Step 4: Define Error Budget Policies#
The error budget policy is what makes SLOs operational. Without a policy, the error budget is just a number on a dashboard that nobody acts on.
## Error Budget Policy: payment-api
**SLO**: 99.9% availability, 30-day rolling window
### Budget > 50% remaining
- Normal development velocity
- Feature work proceeds as planned
- Standard deployment cadence
### Budget 25-50% remaining
- Prioritize reliability work in next sprint
- Increase deployment testing (canary duration from 10min to 30min)
- Review recent incidents for systemic issues
### Budget 5-25% remaining
- Freeze non-critical feature deployments
- All engineering effort shifts to reliability
- Daily error budget review in standup
### Budget < 5% remaining (or exhausted)
- Complete feature freeze
- All deployments require SRE approval
- Incident review for every error budget consumption event
- Escalate to engineering leadership
### Budget exhausted
- Postmortem required identifying systemic causes
- Reliability sprint: minimum 2 weeks focused on fixes
- Feature freeze remains until budget recovers above 25%The policy must have teeth.

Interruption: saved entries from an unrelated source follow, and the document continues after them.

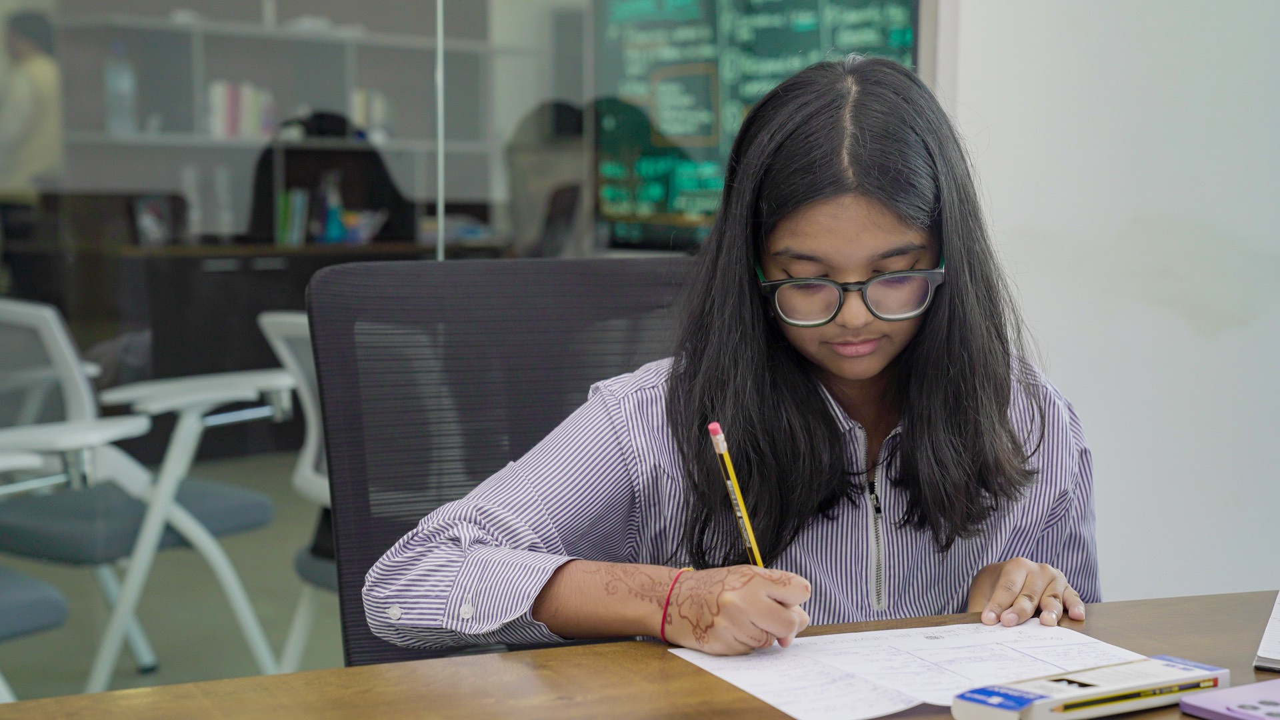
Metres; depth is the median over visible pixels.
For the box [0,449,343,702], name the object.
floor
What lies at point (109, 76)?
water bottle
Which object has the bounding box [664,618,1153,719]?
paper sheet
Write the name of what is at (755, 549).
pencil
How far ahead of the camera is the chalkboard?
5.27 m
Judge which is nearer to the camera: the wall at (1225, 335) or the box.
the box
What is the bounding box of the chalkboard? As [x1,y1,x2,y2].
[591,0,924,249]
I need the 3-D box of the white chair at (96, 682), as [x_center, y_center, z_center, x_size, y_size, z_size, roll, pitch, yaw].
[-1.106,0.294,4.017,0.644,0.847,0.640,4,6,32]
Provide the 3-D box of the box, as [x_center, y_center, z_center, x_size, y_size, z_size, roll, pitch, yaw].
[0.330,0.244,1.439,0.225,0.028,0.059,-5,7,-42]
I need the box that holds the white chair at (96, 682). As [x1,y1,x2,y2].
[0,296,288,696]
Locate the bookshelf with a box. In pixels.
[49,0,523,244]
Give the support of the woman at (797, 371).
on the office chair at (570, 275)
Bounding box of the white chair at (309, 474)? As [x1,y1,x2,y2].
[258,309,335,674]
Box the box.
[950,655,1229,719]
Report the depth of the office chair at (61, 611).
3.17 m
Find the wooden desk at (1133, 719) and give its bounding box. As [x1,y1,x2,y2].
[1,588,1279,719]
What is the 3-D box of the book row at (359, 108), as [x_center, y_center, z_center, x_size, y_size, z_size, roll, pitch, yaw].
[-1.231,-1.078,8.739,0.211,0.240,0.217,-5,7,-42]
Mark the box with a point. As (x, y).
(1161, 682)
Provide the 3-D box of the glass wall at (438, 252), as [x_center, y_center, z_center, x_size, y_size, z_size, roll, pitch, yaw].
[-0.619,-0.586,3.067,2.180,2.662,0.084,-5,7,-42]
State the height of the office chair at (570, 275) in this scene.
0.967 m
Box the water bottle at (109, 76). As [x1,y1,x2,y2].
[104,45,137,134]
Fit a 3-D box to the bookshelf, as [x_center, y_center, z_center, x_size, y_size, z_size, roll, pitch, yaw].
[-1.439,-0.880,8.230,2.064,2.116,0.560,-5,7,-42]
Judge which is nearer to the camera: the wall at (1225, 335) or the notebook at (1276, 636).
the notebook at (1276, 636)
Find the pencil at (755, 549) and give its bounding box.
[707,420,764,566]
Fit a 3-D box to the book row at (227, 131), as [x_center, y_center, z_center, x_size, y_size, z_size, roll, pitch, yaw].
[-1.689,-1.034,8.151,0.304,0.255,0.224,-5,7,-42]
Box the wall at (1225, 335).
[932,0,1279,600]
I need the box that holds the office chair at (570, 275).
[305,256,696,666]
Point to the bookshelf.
(133, 140)
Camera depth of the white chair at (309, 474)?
3.70 m
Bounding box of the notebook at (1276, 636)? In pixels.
[1252,592,1279,672]
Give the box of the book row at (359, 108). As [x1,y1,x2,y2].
[349,88,391,138]
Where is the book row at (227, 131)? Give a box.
[204,80,276,140]
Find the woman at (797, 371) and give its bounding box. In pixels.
[368,53,1110,667]
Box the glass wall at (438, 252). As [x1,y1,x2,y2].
[0,0,902,694]
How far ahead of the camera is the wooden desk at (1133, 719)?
1.54 m
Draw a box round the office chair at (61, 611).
[0,446,69,701]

If product management can override a feature freeze whenever they want, the error budget policy is fiction.
Step 5: SLO-Based Alerting with Burn Rates#
Threshold-based alerts are noisy. “Error rate > 1%” fires on a brief spike that consumes negligible budget. Burn rate alerting solves this by asking: “At the current rate of errors, when will we exhaust the error budget?”
Burn rate = (actual error rate) / (SLO-permitted error rate)
For a 99.9% SLO:
Permitted error rate = 0.1%
If current error rate = 0.5%
Burn rate = 0.5% / 0.1% = 5x
At 5x burn rate, a 30-day budget is consumed in 6 days.Implement multi-window burn rate alerts (Google’s recommended approach):
# Prometheus alerting rules for SLO burn rate
groups:
- name: slo-burn-rate
rules:
# Fast burn: 14.4x over 1 hour (exhausts budget in ~2 days)

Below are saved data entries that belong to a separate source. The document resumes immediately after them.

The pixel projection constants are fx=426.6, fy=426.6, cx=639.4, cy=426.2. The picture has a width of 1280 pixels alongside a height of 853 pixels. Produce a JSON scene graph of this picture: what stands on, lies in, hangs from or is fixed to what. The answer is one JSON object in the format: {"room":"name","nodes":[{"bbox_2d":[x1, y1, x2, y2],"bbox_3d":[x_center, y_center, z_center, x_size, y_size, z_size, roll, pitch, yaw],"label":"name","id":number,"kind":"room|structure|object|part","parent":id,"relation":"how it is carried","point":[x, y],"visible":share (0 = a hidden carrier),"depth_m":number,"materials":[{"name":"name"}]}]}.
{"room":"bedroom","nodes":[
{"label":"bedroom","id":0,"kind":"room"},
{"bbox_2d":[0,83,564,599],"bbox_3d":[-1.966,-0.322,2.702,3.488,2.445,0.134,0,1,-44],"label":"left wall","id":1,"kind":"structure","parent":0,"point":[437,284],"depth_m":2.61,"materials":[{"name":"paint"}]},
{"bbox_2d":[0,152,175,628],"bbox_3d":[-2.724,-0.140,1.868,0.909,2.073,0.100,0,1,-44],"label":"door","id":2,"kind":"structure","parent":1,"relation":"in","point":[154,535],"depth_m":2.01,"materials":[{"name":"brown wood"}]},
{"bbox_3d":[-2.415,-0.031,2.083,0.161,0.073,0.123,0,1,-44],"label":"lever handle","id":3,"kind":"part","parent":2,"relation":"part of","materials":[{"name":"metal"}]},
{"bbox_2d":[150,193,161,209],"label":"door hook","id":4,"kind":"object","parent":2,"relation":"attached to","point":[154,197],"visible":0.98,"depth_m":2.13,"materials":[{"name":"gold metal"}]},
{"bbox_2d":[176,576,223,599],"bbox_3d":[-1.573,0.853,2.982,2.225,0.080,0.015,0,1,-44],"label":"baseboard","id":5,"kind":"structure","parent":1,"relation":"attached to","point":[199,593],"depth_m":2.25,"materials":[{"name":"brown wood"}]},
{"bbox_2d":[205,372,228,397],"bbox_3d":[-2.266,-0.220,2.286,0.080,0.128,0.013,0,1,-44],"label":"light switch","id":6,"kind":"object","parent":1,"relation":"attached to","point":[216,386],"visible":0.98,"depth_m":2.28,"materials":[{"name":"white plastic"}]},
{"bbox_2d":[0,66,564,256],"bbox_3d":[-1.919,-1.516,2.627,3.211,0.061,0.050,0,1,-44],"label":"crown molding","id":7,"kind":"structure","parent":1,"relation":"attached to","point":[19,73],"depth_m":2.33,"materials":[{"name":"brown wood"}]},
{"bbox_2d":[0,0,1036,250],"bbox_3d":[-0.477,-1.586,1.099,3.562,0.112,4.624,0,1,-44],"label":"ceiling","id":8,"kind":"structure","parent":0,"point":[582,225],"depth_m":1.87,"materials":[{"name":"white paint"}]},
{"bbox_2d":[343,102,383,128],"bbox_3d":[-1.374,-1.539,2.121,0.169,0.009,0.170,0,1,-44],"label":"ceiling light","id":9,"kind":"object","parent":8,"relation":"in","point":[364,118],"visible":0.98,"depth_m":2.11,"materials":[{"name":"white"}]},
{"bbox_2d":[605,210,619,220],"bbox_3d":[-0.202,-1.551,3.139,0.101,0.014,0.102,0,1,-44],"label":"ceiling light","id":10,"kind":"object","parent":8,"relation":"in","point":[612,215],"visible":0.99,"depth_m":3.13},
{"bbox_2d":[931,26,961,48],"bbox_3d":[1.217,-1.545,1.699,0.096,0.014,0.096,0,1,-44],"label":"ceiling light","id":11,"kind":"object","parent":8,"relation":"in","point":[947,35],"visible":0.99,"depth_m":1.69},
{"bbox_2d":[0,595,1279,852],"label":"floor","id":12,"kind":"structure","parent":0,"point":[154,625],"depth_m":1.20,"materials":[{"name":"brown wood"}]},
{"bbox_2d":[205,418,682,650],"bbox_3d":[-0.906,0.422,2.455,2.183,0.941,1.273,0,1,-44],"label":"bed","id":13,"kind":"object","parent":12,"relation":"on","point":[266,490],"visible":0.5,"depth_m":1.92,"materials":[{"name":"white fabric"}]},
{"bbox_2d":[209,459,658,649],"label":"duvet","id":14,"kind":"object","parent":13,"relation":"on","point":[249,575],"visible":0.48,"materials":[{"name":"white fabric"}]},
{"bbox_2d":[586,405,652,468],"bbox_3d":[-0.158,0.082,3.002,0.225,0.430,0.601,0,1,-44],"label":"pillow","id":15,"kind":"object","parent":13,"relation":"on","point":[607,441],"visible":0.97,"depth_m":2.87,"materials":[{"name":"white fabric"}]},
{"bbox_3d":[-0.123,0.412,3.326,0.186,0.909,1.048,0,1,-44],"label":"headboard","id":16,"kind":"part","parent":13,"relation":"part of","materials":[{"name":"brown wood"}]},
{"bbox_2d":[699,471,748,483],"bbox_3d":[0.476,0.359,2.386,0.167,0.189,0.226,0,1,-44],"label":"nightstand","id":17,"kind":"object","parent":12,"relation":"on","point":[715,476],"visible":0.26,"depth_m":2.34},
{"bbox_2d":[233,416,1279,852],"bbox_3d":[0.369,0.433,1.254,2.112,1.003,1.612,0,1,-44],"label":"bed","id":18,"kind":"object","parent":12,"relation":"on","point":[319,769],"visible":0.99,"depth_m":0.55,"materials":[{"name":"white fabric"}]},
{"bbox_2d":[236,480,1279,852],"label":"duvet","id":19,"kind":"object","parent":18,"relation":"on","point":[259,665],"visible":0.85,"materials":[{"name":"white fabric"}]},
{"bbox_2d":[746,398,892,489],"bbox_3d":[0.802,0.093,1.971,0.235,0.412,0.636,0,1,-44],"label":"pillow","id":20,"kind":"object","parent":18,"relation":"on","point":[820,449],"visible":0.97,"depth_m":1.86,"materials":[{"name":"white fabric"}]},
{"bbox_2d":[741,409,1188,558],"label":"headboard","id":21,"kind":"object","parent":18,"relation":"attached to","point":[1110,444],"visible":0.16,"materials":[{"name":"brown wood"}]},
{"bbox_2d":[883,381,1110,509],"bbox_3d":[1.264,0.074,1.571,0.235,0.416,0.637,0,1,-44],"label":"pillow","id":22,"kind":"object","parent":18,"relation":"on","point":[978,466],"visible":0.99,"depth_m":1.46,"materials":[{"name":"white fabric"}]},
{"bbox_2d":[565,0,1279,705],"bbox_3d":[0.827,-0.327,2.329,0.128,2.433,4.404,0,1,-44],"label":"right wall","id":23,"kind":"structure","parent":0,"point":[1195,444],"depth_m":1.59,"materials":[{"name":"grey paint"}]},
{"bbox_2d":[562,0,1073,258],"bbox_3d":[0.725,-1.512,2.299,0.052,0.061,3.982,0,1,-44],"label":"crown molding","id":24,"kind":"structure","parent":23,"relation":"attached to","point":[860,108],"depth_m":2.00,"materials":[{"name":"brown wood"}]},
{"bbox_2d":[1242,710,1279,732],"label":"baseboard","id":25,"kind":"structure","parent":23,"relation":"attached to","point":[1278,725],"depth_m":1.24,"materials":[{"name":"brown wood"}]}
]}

# Short window for confirmation: 5 minutes
- alert: SLOHighBurnRate_Critical
expr: |
(
sum(rate(http_requests_total{status=~"5.."}[1h]))

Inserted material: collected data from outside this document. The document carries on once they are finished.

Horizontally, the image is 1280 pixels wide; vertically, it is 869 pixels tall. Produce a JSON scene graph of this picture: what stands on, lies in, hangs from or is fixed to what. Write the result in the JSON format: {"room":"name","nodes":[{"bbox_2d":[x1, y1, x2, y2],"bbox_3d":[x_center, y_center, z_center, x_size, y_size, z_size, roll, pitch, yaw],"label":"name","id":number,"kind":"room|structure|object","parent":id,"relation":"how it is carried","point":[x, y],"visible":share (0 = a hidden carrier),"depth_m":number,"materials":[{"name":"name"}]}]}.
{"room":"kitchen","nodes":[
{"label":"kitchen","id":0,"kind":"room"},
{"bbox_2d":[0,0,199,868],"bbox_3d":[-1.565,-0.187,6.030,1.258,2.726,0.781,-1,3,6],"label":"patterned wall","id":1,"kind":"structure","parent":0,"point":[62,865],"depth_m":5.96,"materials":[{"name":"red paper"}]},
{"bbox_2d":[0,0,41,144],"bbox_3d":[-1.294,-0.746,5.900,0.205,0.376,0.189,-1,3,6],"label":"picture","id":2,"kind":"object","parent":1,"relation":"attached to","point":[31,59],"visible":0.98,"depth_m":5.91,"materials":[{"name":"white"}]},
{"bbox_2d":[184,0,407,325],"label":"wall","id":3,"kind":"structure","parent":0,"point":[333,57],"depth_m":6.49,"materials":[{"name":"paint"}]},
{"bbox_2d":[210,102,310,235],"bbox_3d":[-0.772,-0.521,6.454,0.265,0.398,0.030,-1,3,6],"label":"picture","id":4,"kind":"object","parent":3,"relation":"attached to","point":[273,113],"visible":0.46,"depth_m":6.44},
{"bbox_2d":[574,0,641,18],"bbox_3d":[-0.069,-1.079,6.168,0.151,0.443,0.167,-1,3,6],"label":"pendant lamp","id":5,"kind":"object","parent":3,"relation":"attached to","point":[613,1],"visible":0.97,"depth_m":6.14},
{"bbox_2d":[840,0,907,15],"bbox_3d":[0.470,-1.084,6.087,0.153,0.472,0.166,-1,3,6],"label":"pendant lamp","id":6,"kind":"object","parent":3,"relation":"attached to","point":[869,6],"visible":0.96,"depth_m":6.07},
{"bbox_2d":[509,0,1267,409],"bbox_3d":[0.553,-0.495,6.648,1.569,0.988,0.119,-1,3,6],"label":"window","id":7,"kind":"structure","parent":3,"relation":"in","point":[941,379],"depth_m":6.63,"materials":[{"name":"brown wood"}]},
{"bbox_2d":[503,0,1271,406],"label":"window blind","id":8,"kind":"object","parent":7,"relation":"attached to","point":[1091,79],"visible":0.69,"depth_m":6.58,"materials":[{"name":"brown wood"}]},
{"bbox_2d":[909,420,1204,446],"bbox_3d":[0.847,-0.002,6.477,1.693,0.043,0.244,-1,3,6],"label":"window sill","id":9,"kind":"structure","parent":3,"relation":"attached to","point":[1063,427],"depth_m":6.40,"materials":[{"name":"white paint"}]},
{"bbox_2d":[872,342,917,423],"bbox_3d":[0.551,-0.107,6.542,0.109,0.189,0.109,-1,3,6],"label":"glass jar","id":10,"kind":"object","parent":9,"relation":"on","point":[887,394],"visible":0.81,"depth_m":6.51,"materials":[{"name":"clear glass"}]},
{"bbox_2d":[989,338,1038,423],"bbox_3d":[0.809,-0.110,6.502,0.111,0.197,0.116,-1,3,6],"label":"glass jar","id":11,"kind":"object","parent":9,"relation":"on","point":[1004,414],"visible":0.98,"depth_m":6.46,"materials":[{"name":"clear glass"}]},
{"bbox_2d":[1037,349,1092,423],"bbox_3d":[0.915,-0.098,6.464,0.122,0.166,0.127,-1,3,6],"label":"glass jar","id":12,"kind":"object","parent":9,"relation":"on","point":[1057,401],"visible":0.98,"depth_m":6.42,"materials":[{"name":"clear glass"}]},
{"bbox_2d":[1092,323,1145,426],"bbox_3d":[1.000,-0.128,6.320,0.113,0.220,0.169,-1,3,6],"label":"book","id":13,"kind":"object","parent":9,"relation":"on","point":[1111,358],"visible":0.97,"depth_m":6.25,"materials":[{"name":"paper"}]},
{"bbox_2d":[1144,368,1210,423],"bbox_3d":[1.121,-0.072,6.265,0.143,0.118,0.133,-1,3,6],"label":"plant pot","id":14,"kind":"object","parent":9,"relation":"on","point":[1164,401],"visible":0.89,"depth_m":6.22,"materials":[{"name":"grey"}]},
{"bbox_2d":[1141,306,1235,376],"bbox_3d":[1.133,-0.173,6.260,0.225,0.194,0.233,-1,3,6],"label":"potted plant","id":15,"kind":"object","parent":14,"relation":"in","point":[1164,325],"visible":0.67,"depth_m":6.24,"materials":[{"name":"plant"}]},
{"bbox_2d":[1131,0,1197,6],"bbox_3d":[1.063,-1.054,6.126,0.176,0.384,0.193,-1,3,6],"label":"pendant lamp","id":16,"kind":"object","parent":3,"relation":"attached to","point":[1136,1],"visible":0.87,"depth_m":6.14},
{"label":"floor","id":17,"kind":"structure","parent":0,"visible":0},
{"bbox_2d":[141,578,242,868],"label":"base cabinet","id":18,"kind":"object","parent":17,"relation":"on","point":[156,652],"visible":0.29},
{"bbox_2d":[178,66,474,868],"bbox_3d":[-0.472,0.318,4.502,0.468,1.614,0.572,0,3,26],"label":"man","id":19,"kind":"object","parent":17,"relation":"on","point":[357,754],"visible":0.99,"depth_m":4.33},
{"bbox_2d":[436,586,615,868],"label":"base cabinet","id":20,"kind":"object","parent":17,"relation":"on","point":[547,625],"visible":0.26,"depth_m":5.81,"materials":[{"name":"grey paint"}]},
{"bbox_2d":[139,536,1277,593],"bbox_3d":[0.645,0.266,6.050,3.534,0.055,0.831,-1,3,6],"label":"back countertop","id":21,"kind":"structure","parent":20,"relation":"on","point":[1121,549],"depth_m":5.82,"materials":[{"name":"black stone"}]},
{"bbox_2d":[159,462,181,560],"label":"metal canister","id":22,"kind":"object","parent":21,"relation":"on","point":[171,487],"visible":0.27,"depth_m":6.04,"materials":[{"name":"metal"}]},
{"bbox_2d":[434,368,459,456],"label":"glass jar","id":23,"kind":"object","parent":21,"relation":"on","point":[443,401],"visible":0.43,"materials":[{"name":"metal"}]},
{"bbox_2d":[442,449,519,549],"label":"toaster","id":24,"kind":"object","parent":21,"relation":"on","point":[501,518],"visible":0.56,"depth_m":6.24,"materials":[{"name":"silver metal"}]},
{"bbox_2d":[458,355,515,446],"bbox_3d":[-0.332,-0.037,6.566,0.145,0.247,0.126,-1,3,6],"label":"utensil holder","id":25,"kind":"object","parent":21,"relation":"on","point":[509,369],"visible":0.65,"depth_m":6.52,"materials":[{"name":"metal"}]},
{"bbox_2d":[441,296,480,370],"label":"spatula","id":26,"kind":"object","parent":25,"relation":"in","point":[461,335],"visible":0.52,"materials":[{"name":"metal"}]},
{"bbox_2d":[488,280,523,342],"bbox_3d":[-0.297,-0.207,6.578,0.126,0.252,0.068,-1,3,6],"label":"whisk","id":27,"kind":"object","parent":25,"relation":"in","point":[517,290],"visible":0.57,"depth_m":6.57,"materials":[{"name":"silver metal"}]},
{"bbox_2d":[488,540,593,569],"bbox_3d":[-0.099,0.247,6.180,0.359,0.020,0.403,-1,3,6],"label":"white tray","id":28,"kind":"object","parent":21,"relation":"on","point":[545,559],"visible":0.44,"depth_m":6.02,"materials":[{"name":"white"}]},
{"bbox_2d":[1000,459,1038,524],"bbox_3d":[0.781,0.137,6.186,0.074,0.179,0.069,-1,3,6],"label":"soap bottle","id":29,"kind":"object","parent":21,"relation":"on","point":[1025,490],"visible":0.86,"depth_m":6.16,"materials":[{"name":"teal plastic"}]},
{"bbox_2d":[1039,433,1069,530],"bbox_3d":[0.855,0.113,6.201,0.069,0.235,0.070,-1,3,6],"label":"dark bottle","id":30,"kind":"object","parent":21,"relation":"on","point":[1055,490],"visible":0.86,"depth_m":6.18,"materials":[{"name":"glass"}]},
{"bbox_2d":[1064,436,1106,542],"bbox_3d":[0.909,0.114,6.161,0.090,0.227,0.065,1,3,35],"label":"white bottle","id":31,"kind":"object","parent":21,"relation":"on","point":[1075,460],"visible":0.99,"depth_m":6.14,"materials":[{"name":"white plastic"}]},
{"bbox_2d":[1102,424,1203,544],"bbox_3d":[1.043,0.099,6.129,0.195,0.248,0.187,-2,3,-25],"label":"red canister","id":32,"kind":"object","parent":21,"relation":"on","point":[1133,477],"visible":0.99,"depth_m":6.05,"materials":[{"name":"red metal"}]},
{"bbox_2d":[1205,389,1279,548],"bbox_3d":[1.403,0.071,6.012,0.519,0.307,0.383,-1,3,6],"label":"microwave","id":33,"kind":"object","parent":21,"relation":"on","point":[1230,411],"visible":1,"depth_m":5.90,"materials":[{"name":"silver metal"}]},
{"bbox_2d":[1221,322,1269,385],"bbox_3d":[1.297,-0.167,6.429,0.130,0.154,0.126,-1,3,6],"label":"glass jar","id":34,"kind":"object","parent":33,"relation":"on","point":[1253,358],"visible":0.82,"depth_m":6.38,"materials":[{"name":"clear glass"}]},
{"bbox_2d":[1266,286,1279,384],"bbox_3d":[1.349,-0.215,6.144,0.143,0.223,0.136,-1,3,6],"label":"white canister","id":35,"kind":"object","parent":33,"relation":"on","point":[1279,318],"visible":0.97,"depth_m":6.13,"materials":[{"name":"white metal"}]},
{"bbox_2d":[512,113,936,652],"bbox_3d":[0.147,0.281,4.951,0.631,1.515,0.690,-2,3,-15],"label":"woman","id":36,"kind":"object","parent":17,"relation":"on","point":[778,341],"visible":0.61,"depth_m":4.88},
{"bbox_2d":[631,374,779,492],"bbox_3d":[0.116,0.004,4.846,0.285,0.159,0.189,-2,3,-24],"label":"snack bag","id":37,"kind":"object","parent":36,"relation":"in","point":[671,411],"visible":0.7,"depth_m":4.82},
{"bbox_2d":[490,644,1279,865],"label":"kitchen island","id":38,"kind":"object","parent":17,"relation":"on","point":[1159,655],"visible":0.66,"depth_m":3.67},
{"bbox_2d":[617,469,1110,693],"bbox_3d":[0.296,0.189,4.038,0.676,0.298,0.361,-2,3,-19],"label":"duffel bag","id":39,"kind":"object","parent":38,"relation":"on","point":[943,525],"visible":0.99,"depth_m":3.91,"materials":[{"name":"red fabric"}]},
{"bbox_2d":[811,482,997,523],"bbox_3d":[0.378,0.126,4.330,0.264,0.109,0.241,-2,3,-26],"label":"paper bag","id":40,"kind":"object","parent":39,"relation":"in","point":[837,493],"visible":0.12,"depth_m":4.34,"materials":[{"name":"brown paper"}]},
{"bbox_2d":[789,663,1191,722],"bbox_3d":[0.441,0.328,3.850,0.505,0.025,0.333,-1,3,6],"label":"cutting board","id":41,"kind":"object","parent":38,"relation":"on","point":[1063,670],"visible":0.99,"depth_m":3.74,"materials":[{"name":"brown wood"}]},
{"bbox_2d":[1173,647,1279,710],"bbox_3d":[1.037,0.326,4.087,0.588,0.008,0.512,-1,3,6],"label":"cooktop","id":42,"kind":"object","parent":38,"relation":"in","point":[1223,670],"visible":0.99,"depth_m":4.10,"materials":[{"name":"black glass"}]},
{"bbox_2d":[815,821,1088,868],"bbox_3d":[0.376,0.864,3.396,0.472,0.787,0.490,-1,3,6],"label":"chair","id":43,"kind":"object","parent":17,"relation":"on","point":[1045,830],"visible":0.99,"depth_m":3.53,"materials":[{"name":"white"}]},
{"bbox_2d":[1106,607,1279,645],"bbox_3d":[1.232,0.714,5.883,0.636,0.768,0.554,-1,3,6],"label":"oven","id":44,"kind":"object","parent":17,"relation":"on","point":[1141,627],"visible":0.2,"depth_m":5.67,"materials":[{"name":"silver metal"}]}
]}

/ sum(rate(http_requests_total[1h]))
) > (14.4 * 0.001)
and
(
sum(rate(http_requests_total{status=~"5.."}[5m]))
/ sum(rate(http_requests_total[5m]))
) > (14.4 * 0.001)
labels:
severity: critical
annotations:
summary: "High SLO burn rate - budget exhausted in ~2 days"
# Slow burn: 3x over 6 hours (exhausts budget in ~10 days)
- alert: SLOHighBurnRate_Warning
expr: |
(
sum(rate(http_requests_total{status=~"5.."}[6h]))
/ sum(rate(http_requests_total[6h]))
) > (3 * 0.001)
and
(
sum(rate(http_requests_total{status=~"5.."}[30m]))
/ sum(rate(http_requests_total[30m]))
) > (3 * 0.001)
labels:
severity: warning
annotations:
summary: "Elevated SLO burn rate - budget exhausted in ~10 days"The long window catches sustained problems. The short window prevents alerting on issues that have already resolved. This dual-window approach dramatically reduces false positives compared to single-threshold alerts.
Step 6: Stakeholder Communication#
SLOs are useless if only the engineering team knows about them. Product managers, executives, and customer-facing teams need to understand what SLOs mean and how error budgets affect planning.
Weekly SLO Report#
## SLO Status Report - Week of 2026-02-17
| Service | SLO Target | Current | Budget Remaining | Trend |
|-------------|-----------|----------|-----------------|--------|
| payment-api | 99.9% | 99.92% | 62% | Stable |
| search-api | 99.5% | 99.1% | 18% | Down |
| auth-service | 99.9% | 99.97% | 88% | Stable |
### Action Items
- search-api: Error budget below 25%. Reliability sprint started.
Root cause: connection pool exhaustion under peak load (JIRA-4601).
Feature deployments paused until budget recovers above 50%.Frame error budgets as a shared resource. Product managers should think of error budget like a spending account: deploying a risky feature costs some budget. A planned maintenance window costs some budget. Running the budget to zero means no more risk-taking until it recovers. This turns reliability from an abstract concern into a concrete resource that competes fairly with feature work.